■ SELECTED EXTRACT:

Last Week’s Most Interesting News

  • The Department of Defense moves back its first Project Genesis Cerner go-live from December 2016 to February 2017 and says it will involve only one Washington hospital rather than the originally planned two, although the project’s 2022 completion date remains unchanged.
  • A hedge fund operator and $100 million Theranos investor sues the company for securities fraud.
  • A court orders Parkview Hospital (IN) to release its chargemaster prices and insurance company discounts after an uninsured patient says his bill, which the hospital sent off to collections, is unreasonable because insurers don’t pay the full price he’s being sued over.

Webinars

October 25 (Tuesday) 1:30 ET. “Data Privacy/Insider Threat Mitigation: What Hospitals Can Learn From Other Industries.” Sponsored by HIStalk. Presenters: Robert Kuller, chief commercial officer, Haystack Informatics; Mitchell Parker, CISSP, executive director of information security and compliance, Indiana University Health. Cybersecurity insurers believe that hospitals are too focused on perimeter threats, ransomware, and the threat of OCR audits instead of insider threats, which are far more common but less likely to earn media attention. Attendees will learn how behavior analytics is being used to profile insiders and detect unusual behaviors proactively and to place privacy/insider risk within the risk management matrix.

November 8 (Tuesday) 1:00 ET. “A CMIO’s Perspective on the Successful 25 Hospital Rollout of Electronic Physician Documentation.” Sponsored by Crossings Healthcare. Presenter: Ori Lotan, MD, CMIO, Universal Health Services. UHS rolled out Cerner Millennium’s electronic physician documentation to its 6,000 active medical staff members — 95 percent of them independent practitioners who also work in competitor facilities — across 25 acute care hospitals. UHS’s clinical informatics team used Cerner’s MPage development toolkit to improve the usability, efficiency, communications capability, and quality metric performance of Dynamic Documentation, embedding clinical decision support and also using Nuance’s cloud-based speech recognition product for the narrative bookends of physician notes. This CMIO-led webinar will describe how UHS achieved 70 percent voluntary physician adoption within one month of go-live, saved $3 million in annual transcription expense, and raised EHR satisfaction to 75 percent. It will include a short demonstration of the software that UHS developed to optimize the physician experience.

■ ENTRIES SHOWN:
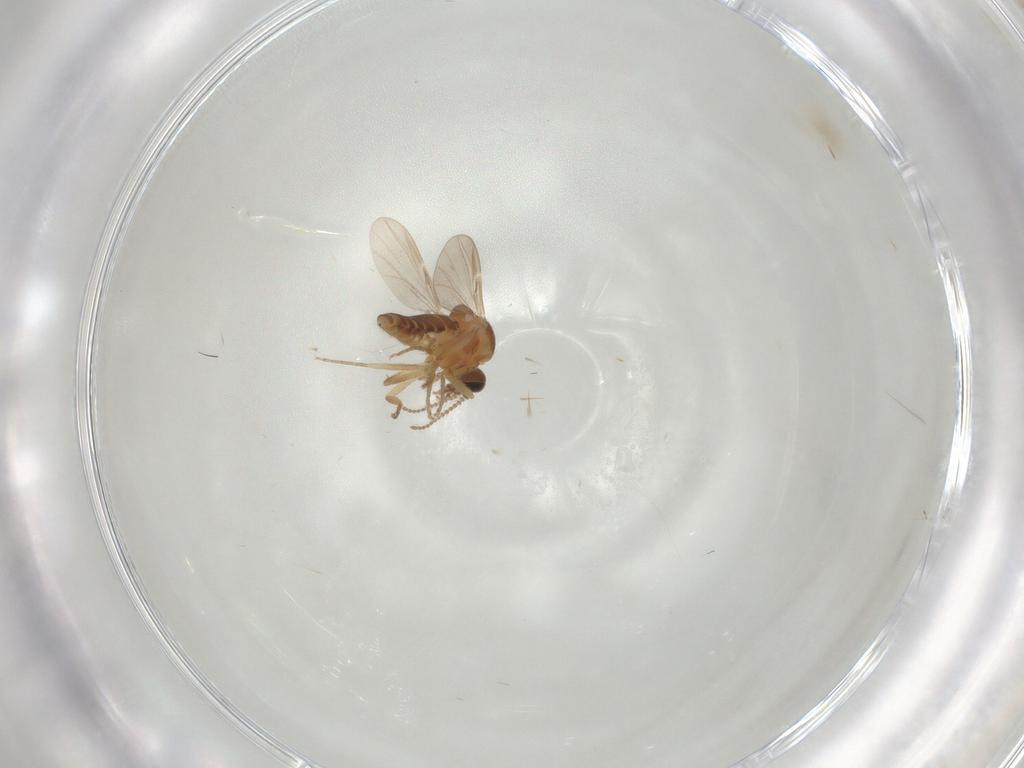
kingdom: Animalia
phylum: Arthropoda
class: Insecta
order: Diptera
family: Ceratopogonidae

■ REQUIRED ACTIONS:
(a) Do these statements agree with the healthcare IT news excerpt? For each, answer yes or no and quote the words from the text that decide it.
(i) The first Project Genesis Cerner go-live will involve two Washington hospitals.
(ii) The 2022 completion date of Project Genesis has been pushed back.
(iii) UHS saved $3 million in annual transcription expense.
(b) Please answer these questions from the healthcare IT news excerpt, each in a few words.
(i) How much had the hedge fund operator who sued Theranos invested?
(ii) At what time does the October 25 webinar begin?
(iii) Across how many acute care hospitals did UHS roll out electronic physician documentation?
(c) Write a continuation of the healthcare IT news excerpt, picking up after its last sentence.

■ ANSWERS GIVEN:
(a)
(i) No: "will involve only one Washington hospital rather than the originally planned two"
(ii) No: "the project’s 2022 completion date remains unchanged"
(iii) Yes: "saved $3 million in annual transcription expense"

(b)
(i) $100 million
(ii) 1:30 ET
(iii) 25

(c)
November 9 (Wednesday) 1:00 ET. “How to Create Healthcare Apps That Get Used and Maybe Even Loved.” Sponsored by MedData. Presenter: Jeff Harper, founder and CEO, Duet Health. Patients, clinicians, and hospital employees are also consumers who manage many aspects of their non-medical lives on their mobile devices. Don’t crush their high technology expectations with poorly designed, seldom used apps that tarnish your carefully protected image. Your app represents your brand and carries high expectations on both sides. This webinar will describe how to build a mobile healthcare app that puts the user first, meets their needs (which are often different from their wants), creates “stickiness,” and delivers the expected benefits to everyone involved.

Contact Lorre for webinar services. View previous webinars on our HIStalk webinars YouTube channel.


Decisions

  • Southwest General Hospital (TX) will switch from McKesson to Cerner in July 2017.
  • Central Peninsula General Hospital (AK) went live with an Infor Lawson human resources system in October 2016 and will follow with time and attendance and payroll go-lives in November.
  • Fisherman’s Hospital (FL) will go live with a Paycom Human Resources System in October 2016.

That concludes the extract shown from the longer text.